Легкие напоследок наполнились воздухом, и тело окончательно перестало слушаться. Ужас вцепился в сердце: неужели она просчиталась? Огний действительно сварил какую-то бешеную смесь, и «Любомор» не заступится за свою жертву. Вместе с последней мыслью на голову обрушилась тьма. Трясина беспрепятственно поглотила Тьяну, и сразу стало легче. Вернее – стало никак.
Издалека ее окликнул голос Крабуха, ничего не вызвав в душе, но тотчас сменился другим. Равнодушие схлынуло, и Тьяна распахнула глаза. Ее звал Мару.
Взгляд упёрся в непроглядную черноту, но Тьяна изо всех сил потянулась к знакомому голосу, и тьма расступилась. Рука с россыпью золотых веснушек, вынырнув из дымки, протянула нож.
– Ты должна убить меня. Это единственный выход. – Лицо Мару оказалось близко-близко. – Я ошибся, нет никакого другого решения, только это. Убей меня, чтобы выжить. Я готов.
Тьяна вскинула руку и зажала ему рот. Если Медович – ее предсмертное видение, она не позволит своему сознанию испортить его. Не позволит в последний миг думать о том, взяла бы нож или отказалась. Нет уж. К Хозяину тебя, мозг! Пусть в финале правит тело, а не разум.
– Заткнись и целуй, – велела она.
Ладони легли на плечи Мару, Тьяна потянула его к себе, но в ту же секунду он развеялся зелено-медной пыльцой. Схватив пару горстей, Тьяна с досадой уставилась на пустые ладони: ничего. Ничего не осталось.
Откуда-то сзади донеслись хриплые стоны. Их мучительность и безнадежность проникли под кожу, заставив Тьяну содрогнуться. Почти не сомневаясь, что сейчас увидит истекающего кровью Мару, она обернулась. В отдалении, скорчившись, лежал Огний.
Тьяна бросилась к нему. Опустившись на колени, она тотчас заметила лопнувшие сосуды в его глазах и розовую пену, вместе со стонами выходящую изо рта. Понимая, что это бесполезно, Тьяна всё же спросила:
– Кто тебя отравил?
Булькнув, Огний протянул:
– Я-я-я.
Чего еще стоило ожидать от бессмысленного видения? Ни поцелуев, ни истин – так и время истечет. Не зная, что предпринять, Тьяна сунула руки в карманы мантии: вдруг там найдется противоядие? Пальцы наткнулись на бумажный уголок. Тьяна потянула за него, но листок не поддался. Рывок, еще рывок – и ее вышвырнуло на свет.

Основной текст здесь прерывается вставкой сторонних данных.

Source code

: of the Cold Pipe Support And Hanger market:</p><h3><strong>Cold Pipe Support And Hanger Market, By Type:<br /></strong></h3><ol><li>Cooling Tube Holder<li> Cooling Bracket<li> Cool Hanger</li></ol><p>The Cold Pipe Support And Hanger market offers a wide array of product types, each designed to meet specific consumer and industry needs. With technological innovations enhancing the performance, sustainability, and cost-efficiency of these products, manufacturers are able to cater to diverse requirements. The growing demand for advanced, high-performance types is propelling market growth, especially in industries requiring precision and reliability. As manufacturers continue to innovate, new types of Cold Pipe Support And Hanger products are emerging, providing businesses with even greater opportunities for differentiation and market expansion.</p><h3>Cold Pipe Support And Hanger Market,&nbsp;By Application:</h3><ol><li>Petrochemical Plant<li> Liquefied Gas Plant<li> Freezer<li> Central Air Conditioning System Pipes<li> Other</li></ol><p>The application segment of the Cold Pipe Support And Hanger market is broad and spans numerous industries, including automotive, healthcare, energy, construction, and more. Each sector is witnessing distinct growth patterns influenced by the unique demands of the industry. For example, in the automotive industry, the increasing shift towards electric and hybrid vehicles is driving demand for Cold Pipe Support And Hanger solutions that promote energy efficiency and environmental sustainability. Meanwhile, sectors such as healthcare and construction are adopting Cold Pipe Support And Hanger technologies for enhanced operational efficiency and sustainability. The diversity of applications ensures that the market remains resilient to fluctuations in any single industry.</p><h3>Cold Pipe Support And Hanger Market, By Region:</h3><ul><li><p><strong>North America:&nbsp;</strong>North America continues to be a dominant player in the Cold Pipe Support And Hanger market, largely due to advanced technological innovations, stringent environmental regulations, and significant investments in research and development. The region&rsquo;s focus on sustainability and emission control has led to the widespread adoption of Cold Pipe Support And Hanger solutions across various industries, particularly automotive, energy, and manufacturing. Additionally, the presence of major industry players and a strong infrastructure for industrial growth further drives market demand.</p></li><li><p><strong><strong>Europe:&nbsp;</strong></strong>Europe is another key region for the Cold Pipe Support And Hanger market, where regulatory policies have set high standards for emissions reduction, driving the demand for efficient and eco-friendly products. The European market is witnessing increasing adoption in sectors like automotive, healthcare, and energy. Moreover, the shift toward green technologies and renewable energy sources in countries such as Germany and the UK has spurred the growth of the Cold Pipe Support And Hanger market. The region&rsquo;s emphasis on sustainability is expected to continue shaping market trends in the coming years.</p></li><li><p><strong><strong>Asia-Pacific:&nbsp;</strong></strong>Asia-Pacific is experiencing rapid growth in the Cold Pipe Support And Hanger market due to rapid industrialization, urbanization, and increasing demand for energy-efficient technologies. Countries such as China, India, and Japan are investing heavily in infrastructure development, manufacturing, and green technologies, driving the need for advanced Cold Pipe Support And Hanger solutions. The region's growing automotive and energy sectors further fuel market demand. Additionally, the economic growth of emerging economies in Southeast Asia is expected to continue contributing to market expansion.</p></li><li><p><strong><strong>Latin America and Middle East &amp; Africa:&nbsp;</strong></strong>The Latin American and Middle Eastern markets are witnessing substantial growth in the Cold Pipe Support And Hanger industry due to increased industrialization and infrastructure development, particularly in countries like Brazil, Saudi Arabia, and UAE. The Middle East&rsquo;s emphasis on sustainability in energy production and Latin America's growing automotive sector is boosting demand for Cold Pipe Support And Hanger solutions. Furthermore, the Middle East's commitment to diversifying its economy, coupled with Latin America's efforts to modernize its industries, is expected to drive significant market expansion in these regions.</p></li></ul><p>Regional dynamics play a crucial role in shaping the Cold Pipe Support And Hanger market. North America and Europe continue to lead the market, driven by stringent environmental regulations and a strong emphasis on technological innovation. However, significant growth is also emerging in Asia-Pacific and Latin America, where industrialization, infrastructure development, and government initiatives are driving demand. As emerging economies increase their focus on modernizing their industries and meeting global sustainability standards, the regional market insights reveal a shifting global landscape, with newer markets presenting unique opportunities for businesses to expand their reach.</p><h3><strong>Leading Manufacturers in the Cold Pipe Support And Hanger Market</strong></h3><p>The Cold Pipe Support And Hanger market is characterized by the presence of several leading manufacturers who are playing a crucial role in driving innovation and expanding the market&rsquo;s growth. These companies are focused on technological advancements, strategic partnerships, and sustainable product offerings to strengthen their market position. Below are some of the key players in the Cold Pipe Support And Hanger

– Тьяна! – по ушам ударил оклик Крабуха.
Она зажмурилась. Мягкое свечение ламп теперь казалось нестерпимо-ярким. Приподнявшись на локте, Тьяна поняла, что лежит на полу. Неподалеку устроился и Огний. Живой, невредимый и, судя по сверканию глаз, всё еще под действием бесуна. Мастер тоже сидел на ковре, остальные столпились рядом.
– Я в шоке! – заявил Огний. – Она выжила. Нет, вы видите? Выжила. А значит… это значит… – он вцепился в волосы. – Я гений!
– Каким задумывалось действие? – проверяя у Тьяны пульс, спросил Крабух.
– Она должна была уснуть, – неуверенно произнес Огний. – Как от «Сномара». Надолго. А уснув, увидеть провидческий сон. Чтобы добиться этого, я использовал разные сочетания звуков… А нет, ничего я вам не скажу! Слетелись, как коршуны! – он обвел всех хищным взглядом. – Пустышки!